The property owner, Mike Macken, is trying to split the land into two lots so the empty lot next to the house can be developed.

Macken is also currently renovating the inside of the house on the property.

"It’s just a shame they started this appeal before they ever talked to us. I think they should have come to us and said ‘what are you gonna do with it,’ because we have kept the inside the same. The original wood boards. Original rooms, and there’s a lot of room in that house," Macken said.

The city is also facing another similar lawsuit right now over a zone change in the Folwell neighborhood a few blocks away.

Neighbors are upset about the possibility of a lot being turned into a multifamily development with 12 units.

When it comes to these zone changes, the Rochester City Council said it actually supports a denser downtown population.

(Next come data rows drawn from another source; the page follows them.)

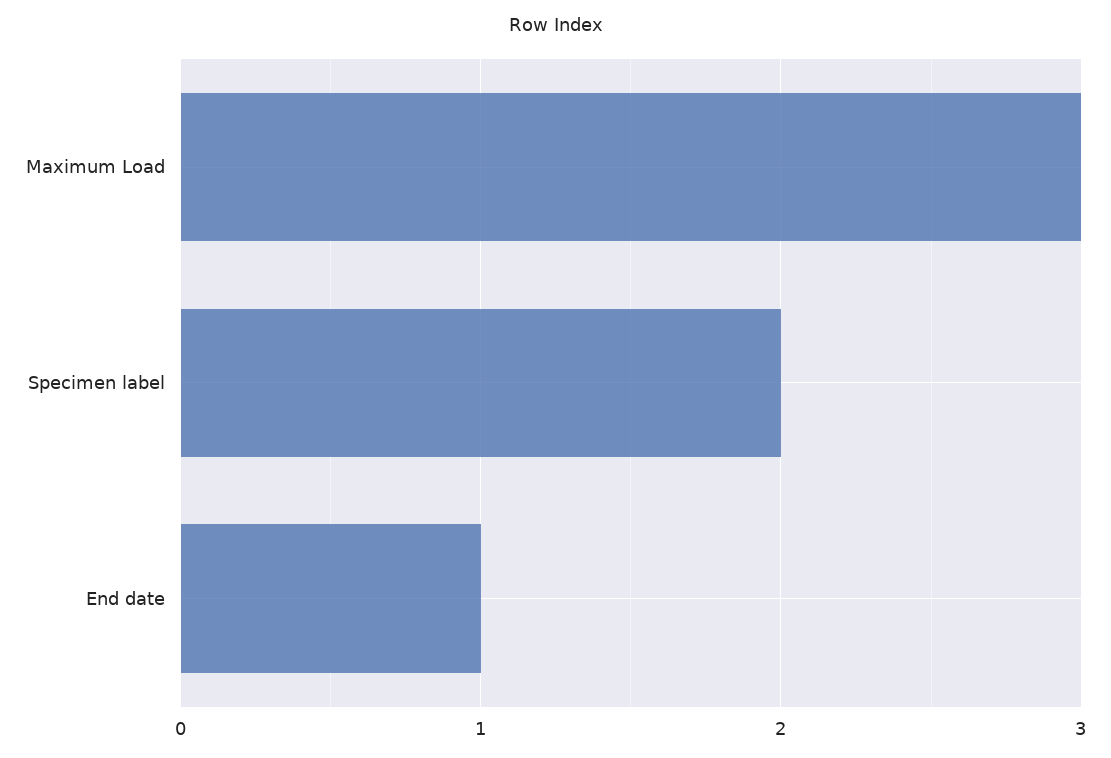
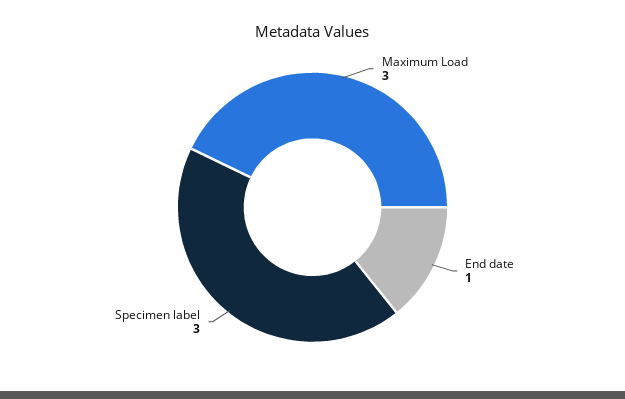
  {
    "Maximum Load": 3,
-   "Specimen label": 2,
+   "Specimen label": 3,
    "End date": 1
  }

"The city of Rochester’s footprint is about the same as st. Paul, where they have 300 and some thousand people. Just think about that. We’re trying to run city and sewer and water and foremen and fire response with a third of the population. It helps bring it home that what we’re doing is trying to improve the cost of living in Rochester," Rochester City Councilmember Patrick Keane said.

"For those of us who live in the historic southwest, you know, we really love that part of Rochester’s history," Hylwa said.

But Macken believes "at the end of the day, it’s just a lot."

Because of these pending lawsuits, the city council is working on a way to have most zoning cases be decided by city staff rather than make developers come before the council every time a request for a zoning change is made.